The decision was a significant setback for the FCC, the White House and Republican congressional leadership, all of which backed the ownership rules. The FCC began writing the regulations in 2002 and must now either write new ones or appeal yesterday's the decision to the Supreme Court.
In the meantime media acquisitions brought before the FCC will be subject to existing rules. But there is no FCC rule limiting the purchase of local television stations, and radio companies are free again to buy more stations. The rules sent back yesterday would have limited both.
"Today's decision perversely may make it dramatically more difficult for the commission to protect against greater media consolidation," FCC Chairman Michael K. Powell said in a written statement.
Critics of the proposed FCC rules said some were too lax and would allow media giants such as Viacom Inc. and NBC Universal to grow too large and wield too much influence. The FCC argued that the new rules set reasonable, contemporary caps on ownership in an era when the public has access to more forms of communications, including the Internet and cable and satellite television, than when the existing regulations were drawn up decades ago.
Yesterday, the U.S. Court of Appeals for the 3rd Circuit, in Philadelphia, agreed with many of the FCC's premises but said the agency "falls short of its obligation to justify its decisions to retain, repeal, or modify its media ownership regulations with reasoned analysis."
At issue was the FCC's reliance on something called the "diversity index," which sought to ascribe values to the impact various forms of media -- newspapers, radio and television stations, cable channels and the Internet -- have on consumers.

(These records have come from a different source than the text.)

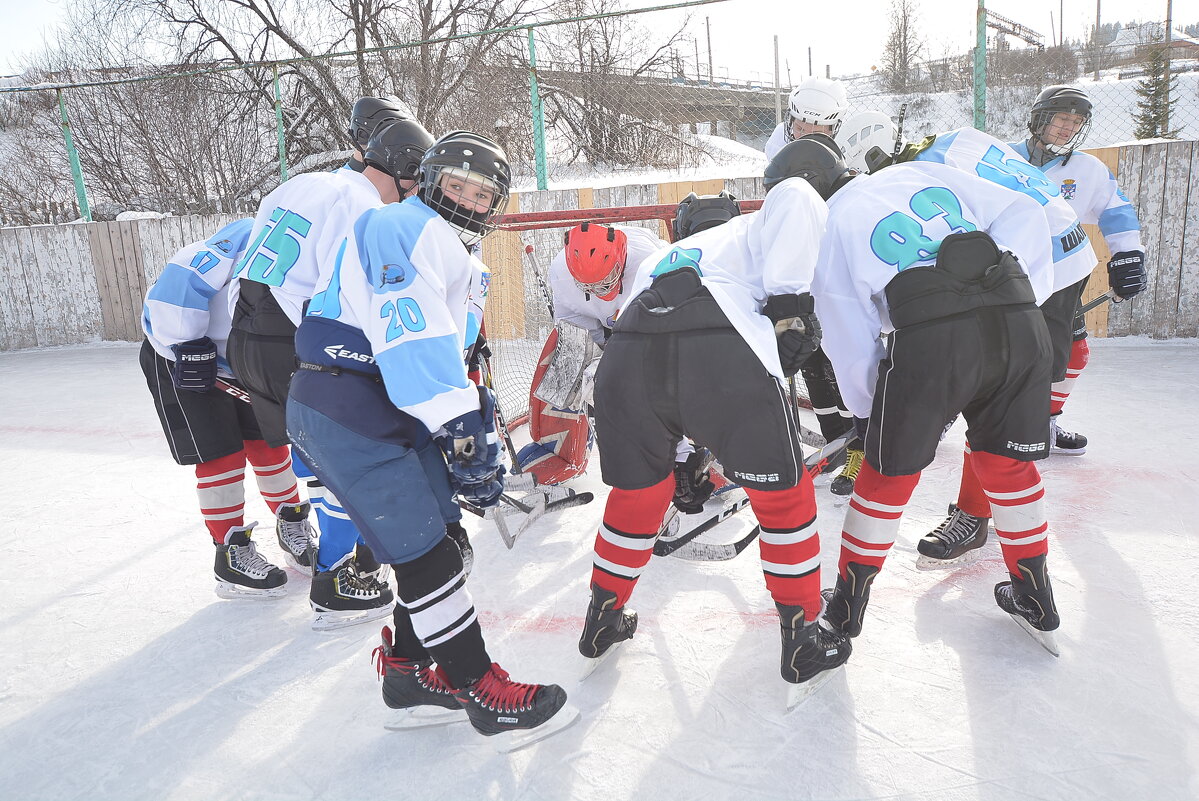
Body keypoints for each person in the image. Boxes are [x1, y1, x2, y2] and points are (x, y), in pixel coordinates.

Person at [287, 130, 576, 746]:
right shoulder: (401, 225)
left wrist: (470, 402)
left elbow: (441, 348)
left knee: (447, 542)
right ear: (430, 181)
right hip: (351, 402)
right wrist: (463, 428)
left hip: (387, 403)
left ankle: (409, 672)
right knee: (428, 556)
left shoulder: (456, 254)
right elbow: (410, 341)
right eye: (455, 186)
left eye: (481, 193)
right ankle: (481, 691)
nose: (467, 200)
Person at [575, 155, 852, 702]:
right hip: (718, 342)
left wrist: (685, 453)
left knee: (639, 497)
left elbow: (660, 358)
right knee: (784, 500)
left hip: (628, 352)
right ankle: (801, 640)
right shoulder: (770, 218)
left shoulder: (673, 254)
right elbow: (796, 190)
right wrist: (792, 306)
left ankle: (601, 618)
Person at [784, 137, 1062, 654]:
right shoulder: (913, 173)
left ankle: (845, 607)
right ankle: (1037, 596)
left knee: (886, 476)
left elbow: (848, 335)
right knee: (1008, 467)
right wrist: (1020, 296)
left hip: (933, 337)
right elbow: (1024, 209)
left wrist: (871, 409)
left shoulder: (828, 229)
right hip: (1018, 315)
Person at [835, 113, 1110, 569]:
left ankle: (973, 513)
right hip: (1068, 249)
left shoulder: (913, 176)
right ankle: (996, 482)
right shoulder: (953, 139)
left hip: (1031, 262)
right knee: (1005, 378)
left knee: (991, 389)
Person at [227, 111, 435, 629]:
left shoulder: (303, 182)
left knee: (312, 452)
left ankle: (335, 554)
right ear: (405, 170)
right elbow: (342, 288)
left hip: (246, 330)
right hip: (290, 336)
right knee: (349, 452)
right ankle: (338, 575)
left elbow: (258, 255)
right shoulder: (361, 205)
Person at [140, 219, 310, 598]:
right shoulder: (250, 239)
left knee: (270, 442)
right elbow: (178, 283)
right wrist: (185, 343)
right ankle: (229, 554)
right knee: (222, 455)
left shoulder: (331, 252)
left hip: (246, 359)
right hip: (181, 355)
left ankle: (292, 524)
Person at [1009, 85, 1148, 454]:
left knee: (1073, 354)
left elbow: (1115, 210)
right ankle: (944, 416)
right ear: (1040, 118)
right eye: (1061, 119)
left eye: (1076, 122)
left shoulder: (1087, 169)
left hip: (1063, 278)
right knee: (981, 352)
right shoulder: (1000, 159)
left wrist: (1128, 254)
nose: (1068, 128)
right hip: (1004, 277)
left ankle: (1046, 424)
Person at [515, 220, 668, 486]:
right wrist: (593, 359)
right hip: (604, 321)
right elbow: (573, 324)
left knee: (655, 385)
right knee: (569, 367)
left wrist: (617, 364)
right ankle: (561, 449)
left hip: (650, 324)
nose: (599, 291)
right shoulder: (561, 271)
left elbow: (659, 332)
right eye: (589, 287)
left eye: (606, 282)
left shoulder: (652, 264)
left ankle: (685, 449)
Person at [763, 76, 849, 161]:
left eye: (816, 133)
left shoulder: (845, 150)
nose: (805, 138)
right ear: (791, 123)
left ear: (832, 131)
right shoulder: (779, 143)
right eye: (800, 129)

But the court said the decisions made in setting the various values were "not rational."
As a result, the court sent back proposed FCC rules determining how many newspapers, local television and radio stations a company can own and ordered that they be rewritten. Media mergers brought before the FCC in the interim may be subject to existing rules or the FCC may choose not to act on them, forcing companies to ask the courts to rule on proposed purchases because they involve the transfer of broadcast licenses.
The ruling is a particularly harsh blow to Powell, who had seen past media ownership rules tossed out by courts for being based on flimsy data and reasoning. Powell, a former Justice Department antitrust lawyer, argued that his rules were backed up by empirical data and thorough analysis.
"This is the second time a court has put aside exhaustive efforts by the expert agency to set numerical limits," said Powell, who, working with FCC media bureau chief W. Kenneth Ferree, was the chief architect of the new rules. "This has created a clouded and confused state of media law."